I wanted a boy with our first for 20 weeks straight. At the ultrasound I just knew it would be! When I was told that my “boy” was indeed a little girl in those images..I suddenly felt less prepared for parenting than I ever had been. You see, growing up I learned two things very quickly.

  1. Girls were mean. I may have been a girl but other girls intimidated me for many years for a number of reasons.
  2. I had no idea how to be “girly” or at least the version of girly that my mind conjured up. Painting my nails? Yeah I painted my whole finger. Hair? A pony tail was as complex as I got. My favorite clothing item for YEARS were pairs of boy’s basketball shorts. They were comfy. They had pockets. What more could someone want?

How was someone like me supposed to raise a girl? Then 2 girls? Now three girls! Fortunately, like many things in parenting you learn a lot. Here is what raising girls has taught me..

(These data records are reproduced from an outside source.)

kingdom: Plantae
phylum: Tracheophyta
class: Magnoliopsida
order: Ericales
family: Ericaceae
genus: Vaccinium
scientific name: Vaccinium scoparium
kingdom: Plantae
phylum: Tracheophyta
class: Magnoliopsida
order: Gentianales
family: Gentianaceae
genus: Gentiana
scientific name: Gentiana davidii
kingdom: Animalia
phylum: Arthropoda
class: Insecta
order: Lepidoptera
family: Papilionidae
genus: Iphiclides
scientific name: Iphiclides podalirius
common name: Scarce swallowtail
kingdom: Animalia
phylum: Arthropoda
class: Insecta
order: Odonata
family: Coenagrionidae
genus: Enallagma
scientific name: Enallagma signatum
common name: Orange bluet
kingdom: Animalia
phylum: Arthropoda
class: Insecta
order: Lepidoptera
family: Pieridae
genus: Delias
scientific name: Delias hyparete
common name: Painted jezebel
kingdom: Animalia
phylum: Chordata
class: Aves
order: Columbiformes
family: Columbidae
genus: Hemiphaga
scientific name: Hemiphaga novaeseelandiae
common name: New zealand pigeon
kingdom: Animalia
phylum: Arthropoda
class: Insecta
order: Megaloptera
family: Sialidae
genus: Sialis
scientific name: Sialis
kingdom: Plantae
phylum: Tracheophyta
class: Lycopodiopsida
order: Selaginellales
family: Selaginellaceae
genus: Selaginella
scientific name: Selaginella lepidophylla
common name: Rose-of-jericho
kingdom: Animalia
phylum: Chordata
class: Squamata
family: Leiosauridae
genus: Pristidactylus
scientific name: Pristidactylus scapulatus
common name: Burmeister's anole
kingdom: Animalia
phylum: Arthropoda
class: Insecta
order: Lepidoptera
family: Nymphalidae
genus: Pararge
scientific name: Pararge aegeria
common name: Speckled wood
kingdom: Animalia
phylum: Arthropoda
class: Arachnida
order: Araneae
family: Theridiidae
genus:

  1. How to French Braid – I knew if I was having girls I wanted to be able to braid their hair. Thank heavens for YouTube and the motivation of my first daughter’s pending arrival. I’ve now mastered the French Braid, Dutch Braid, Fishtail Braid, the braid that’s never been named yet braid — you get the idea. It’s pretty cool.
  2. How to Play Dress Up – I don’t remember owning (or wanting) a single dress up dress. My oldest could own every one in the world and never have enough. This was entirely new to me.
  3. That some girls ARE mean at times- but that girls are also sweet, loyal, sensitive, brave, kind, generous, smart, ambitious, LOUD, and smelly.
  4. You can wear a dress or skirt no matter what you are doing. I always avoided dresses. I didn’t know how to act “lady like” or at least it didn’t come naturally. My oldest two girls love dresses. They also love crawling on their hands and knees, rolling in the grass, jumping in mud puddles, and doing cartwheels in their dresses. Sure, I probably won’t be doing cartwheels in a dress any time soon but if they can pull off the look – I’ve been brave enough to try it to. They inspire me.
  5. That being a girl doesn’t mean you can’t be into bugs, dirt, Legos, books, dead things (oh dead things), sports, hot wheels, and general mischief. It means you get to be into all of those things while also being everything else the world implies a girl should be. Maybe I should have learned that from myself, but in the end I needed their help in order to fully understand.
  6. That being a girl is fun. It’s powerful. It’s worthwhile.

And the most important thing that having girls has taught me?

Sometimes God doesn’t give you what you want..he gives you what you need..and I folks, needed three little girls.